** begin **

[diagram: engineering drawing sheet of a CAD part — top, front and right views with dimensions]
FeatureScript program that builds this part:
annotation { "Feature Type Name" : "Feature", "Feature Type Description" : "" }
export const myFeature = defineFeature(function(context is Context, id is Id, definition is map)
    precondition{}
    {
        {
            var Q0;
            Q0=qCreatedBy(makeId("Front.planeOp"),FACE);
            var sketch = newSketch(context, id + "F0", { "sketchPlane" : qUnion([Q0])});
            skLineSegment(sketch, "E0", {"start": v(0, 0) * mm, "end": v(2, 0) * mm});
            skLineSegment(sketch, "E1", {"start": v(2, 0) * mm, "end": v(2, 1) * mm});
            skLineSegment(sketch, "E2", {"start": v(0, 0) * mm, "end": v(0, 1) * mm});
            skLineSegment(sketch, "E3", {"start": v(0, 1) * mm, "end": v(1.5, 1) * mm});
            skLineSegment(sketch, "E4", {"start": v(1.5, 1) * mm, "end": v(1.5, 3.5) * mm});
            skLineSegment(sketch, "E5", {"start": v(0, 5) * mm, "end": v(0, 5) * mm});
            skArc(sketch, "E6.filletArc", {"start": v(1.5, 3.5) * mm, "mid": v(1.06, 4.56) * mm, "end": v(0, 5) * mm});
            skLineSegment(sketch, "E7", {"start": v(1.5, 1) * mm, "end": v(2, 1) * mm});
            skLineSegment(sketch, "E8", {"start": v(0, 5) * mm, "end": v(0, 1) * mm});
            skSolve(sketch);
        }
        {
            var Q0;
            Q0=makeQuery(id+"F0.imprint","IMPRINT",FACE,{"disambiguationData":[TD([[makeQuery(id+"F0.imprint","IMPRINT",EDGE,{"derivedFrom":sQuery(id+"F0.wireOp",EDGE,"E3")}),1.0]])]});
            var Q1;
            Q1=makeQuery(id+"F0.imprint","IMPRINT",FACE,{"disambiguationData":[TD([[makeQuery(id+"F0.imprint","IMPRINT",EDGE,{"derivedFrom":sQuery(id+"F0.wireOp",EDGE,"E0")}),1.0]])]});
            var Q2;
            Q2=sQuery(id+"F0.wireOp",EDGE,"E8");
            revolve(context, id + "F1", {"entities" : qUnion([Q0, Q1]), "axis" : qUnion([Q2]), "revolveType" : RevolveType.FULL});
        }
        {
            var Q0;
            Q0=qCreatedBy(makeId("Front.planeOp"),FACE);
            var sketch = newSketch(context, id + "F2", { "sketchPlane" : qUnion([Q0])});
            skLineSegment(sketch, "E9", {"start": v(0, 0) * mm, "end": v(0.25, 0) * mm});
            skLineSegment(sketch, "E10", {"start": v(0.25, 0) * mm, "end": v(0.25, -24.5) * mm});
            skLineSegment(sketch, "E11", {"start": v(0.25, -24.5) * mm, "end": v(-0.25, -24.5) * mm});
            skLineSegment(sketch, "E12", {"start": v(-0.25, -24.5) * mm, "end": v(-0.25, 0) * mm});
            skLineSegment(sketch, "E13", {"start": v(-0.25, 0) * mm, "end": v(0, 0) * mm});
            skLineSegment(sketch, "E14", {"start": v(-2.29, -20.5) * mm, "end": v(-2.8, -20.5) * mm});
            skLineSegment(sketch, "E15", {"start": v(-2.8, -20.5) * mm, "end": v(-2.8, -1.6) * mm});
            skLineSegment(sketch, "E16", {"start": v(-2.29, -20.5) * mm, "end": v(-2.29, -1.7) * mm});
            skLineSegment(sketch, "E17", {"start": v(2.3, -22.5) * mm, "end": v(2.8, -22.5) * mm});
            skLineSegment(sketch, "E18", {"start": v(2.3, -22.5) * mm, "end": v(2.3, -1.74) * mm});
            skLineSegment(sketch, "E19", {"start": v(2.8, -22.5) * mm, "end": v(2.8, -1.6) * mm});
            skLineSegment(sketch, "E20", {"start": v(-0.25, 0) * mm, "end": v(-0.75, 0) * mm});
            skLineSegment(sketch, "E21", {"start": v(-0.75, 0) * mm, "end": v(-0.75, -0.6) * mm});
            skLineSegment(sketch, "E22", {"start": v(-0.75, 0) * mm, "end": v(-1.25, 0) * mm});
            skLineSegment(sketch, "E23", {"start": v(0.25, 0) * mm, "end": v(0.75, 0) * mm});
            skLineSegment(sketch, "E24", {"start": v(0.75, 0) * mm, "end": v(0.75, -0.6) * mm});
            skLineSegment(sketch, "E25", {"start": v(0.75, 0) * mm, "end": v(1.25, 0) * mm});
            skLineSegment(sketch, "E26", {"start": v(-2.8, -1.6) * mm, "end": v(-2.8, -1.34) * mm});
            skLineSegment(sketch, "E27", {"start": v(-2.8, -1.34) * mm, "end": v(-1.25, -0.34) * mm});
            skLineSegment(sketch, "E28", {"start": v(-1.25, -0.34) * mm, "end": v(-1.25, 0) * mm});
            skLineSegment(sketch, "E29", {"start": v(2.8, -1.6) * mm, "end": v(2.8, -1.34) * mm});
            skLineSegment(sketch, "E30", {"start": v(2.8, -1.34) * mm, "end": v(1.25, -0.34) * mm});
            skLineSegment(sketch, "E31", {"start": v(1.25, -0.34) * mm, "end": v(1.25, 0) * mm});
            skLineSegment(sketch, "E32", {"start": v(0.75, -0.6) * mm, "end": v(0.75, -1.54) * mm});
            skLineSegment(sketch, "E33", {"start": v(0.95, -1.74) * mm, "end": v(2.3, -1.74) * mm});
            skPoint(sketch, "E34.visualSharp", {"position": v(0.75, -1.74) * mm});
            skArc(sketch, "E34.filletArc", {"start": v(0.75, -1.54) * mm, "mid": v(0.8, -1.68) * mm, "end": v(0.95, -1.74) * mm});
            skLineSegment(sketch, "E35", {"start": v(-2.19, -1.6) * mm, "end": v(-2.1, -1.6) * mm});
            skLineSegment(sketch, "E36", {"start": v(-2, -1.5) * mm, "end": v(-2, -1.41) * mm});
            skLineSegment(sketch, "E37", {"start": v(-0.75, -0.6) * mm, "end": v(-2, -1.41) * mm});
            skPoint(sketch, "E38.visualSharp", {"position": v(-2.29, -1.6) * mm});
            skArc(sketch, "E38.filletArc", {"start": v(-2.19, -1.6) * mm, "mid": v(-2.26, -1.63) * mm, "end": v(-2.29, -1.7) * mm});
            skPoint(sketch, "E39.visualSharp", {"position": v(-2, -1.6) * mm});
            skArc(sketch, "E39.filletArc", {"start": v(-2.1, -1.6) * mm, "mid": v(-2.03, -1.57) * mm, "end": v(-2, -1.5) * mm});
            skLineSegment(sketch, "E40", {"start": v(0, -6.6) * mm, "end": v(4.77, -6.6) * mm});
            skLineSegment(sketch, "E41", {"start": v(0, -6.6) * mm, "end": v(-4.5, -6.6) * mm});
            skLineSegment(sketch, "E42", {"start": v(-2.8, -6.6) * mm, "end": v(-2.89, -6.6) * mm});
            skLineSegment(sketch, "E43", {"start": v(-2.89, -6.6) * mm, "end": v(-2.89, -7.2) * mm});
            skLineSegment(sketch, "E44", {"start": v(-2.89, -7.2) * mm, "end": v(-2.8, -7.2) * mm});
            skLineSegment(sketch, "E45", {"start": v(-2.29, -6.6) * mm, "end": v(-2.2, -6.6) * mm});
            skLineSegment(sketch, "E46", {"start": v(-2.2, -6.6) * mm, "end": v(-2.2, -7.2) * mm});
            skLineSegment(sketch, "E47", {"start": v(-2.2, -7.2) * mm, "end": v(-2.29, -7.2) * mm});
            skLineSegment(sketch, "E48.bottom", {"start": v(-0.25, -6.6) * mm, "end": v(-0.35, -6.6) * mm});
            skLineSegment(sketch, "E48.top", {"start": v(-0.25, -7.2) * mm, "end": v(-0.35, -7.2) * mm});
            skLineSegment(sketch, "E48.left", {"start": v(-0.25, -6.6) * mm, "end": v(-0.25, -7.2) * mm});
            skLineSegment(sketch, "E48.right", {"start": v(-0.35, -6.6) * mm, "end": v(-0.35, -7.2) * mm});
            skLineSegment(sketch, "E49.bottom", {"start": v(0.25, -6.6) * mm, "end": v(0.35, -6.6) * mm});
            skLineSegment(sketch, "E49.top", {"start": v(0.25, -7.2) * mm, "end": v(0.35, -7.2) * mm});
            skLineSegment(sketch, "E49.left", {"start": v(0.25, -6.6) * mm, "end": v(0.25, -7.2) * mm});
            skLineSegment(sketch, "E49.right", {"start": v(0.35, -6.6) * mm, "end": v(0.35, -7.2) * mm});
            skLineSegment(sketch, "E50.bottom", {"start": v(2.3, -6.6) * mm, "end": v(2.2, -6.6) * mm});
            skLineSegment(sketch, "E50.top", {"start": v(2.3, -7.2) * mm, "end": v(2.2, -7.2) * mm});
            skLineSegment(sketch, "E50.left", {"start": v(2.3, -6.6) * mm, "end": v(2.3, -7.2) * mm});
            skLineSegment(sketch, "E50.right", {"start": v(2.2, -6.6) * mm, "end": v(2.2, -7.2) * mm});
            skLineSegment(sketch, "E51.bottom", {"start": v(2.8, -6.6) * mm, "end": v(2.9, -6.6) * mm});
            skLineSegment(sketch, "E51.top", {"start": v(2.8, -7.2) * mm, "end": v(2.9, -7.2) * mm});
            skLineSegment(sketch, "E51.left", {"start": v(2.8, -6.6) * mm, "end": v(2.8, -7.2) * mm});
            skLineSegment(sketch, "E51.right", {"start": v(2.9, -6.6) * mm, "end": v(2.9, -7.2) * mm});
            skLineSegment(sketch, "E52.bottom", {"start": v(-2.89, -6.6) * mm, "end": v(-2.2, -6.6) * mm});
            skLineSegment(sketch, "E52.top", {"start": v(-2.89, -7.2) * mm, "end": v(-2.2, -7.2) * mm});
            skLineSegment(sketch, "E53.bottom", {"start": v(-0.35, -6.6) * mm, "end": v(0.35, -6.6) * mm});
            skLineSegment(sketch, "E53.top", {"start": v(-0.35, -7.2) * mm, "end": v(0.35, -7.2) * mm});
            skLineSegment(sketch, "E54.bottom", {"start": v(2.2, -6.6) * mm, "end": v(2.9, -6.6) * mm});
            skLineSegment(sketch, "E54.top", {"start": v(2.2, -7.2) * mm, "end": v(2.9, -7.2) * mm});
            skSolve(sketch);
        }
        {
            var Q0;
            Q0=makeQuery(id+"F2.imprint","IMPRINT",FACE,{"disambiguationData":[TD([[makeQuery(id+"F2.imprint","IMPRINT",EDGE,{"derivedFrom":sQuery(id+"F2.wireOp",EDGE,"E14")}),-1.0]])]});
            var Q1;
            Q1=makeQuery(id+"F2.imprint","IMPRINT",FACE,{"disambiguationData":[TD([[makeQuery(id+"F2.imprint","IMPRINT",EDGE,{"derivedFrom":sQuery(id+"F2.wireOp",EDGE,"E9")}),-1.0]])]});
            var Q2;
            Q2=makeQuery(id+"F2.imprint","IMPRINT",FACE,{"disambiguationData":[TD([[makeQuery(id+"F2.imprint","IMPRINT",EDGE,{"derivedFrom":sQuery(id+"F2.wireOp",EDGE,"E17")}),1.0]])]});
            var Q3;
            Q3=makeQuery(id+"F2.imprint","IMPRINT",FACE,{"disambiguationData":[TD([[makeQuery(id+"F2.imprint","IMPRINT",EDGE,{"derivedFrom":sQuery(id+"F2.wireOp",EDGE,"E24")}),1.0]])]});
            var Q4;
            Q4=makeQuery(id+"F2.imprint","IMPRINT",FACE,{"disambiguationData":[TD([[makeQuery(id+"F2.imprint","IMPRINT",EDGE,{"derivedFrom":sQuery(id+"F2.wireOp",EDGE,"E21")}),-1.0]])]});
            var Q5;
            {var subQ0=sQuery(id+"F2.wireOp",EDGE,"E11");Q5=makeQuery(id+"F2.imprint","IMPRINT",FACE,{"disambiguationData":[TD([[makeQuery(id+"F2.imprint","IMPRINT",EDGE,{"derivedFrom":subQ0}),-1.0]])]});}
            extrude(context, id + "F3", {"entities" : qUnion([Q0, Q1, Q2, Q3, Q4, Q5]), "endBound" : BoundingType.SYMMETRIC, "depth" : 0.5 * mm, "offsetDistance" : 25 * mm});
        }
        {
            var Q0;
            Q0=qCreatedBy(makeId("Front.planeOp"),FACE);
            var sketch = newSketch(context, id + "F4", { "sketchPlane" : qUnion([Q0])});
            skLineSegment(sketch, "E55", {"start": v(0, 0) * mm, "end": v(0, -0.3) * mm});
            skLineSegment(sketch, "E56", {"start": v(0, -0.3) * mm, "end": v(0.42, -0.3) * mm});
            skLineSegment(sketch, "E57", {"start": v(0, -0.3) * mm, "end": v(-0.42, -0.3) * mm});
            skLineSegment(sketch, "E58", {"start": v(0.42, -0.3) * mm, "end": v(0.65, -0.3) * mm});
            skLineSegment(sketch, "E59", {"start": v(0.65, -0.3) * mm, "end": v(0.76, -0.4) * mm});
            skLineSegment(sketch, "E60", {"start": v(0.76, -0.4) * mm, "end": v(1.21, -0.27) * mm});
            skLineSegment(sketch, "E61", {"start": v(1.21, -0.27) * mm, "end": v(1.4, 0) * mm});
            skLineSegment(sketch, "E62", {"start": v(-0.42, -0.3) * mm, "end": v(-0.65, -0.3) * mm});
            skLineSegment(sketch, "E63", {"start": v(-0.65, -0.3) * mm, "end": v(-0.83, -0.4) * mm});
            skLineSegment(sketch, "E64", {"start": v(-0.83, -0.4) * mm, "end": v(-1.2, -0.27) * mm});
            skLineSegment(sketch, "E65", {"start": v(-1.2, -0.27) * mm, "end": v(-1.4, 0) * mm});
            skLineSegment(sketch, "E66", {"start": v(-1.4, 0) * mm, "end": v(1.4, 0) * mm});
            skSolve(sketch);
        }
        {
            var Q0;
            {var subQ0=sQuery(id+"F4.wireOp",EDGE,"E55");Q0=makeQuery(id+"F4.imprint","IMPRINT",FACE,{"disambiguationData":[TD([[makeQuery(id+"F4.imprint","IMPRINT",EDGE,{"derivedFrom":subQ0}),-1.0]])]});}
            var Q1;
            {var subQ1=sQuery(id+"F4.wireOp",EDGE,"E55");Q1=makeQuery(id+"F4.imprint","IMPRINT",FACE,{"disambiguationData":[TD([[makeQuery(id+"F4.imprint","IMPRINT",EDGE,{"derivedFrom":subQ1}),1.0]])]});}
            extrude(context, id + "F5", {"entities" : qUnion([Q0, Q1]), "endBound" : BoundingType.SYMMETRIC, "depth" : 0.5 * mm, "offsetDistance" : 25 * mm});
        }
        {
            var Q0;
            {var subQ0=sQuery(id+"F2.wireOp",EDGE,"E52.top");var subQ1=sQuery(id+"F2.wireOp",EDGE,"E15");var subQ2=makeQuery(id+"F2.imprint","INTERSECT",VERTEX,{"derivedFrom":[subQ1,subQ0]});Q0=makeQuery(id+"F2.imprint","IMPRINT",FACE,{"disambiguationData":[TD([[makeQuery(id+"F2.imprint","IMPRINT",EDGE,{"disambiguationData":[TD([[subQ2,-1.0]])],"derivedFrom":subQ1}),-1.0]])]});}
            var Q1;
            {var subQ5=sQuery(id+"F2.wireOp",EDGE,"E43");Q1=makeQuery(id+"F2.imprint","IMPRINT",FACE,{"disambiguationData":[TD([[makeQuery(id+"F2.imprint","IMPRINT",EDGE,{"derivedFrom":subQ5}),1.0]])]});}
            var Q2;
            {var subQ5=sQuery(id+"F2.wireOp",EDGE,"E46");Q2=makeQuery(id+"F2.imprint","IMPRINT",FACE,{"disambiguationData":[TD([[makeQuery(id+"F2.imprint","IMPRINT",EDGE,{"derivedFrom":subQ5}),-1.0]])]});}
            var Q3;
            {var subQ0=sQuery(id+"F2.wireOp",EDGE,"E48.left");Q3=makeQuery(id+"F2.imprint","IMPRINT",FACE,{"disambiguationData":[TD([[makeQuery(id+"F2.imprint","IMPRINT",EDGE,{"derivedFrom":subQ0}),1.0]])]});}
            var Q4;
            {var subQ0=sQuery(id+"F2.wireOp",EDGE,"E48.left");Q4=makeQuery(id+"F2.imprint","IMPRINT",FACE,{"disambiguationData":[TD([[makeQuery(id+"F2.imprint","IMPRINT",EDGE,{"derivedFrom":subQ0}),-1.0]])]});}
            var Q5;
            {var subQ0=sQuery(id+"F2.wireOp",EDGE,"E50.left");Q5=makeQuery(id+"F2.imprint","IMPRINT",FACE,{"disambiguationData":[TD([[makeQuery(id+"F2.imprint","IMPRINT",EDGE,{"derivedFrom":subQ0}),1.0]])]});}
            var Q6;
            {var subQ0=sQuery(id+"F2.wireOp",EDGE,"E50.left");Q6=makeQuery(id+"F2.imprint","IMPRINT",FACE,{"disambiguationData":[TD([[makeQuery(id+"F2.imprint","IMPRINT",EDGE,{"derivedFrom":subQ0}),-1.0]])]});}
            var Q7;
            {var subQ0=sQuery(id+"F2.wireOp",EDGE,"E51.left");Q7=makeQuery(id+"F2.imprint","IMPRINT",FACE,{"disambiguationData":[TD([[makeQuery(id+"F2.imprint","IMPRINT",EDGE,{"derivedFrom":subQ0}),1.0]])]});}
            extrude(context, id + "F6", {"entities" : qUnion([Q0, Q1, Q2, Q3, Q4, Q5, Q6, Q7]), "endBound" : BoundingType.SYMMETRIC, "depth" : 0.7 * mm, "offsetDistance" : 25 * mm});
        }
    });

** end **

The request: Rewrite everything from the beginning of the items down to and including the line containing "export const myFeature" as a numbered list, omitting any blank lines.

Solved exercise:
1. [diagram: engineering drawing sheet of a CAD part — top, front and right views with dimensions]
2. FeatureScript program that builds this part:
3. annotation { "Feature Type Name" : "Feature", "Feature Type Description" : "" }
4. export const myFeature = defineFeature(function(context is Context, id is Id, definition is map)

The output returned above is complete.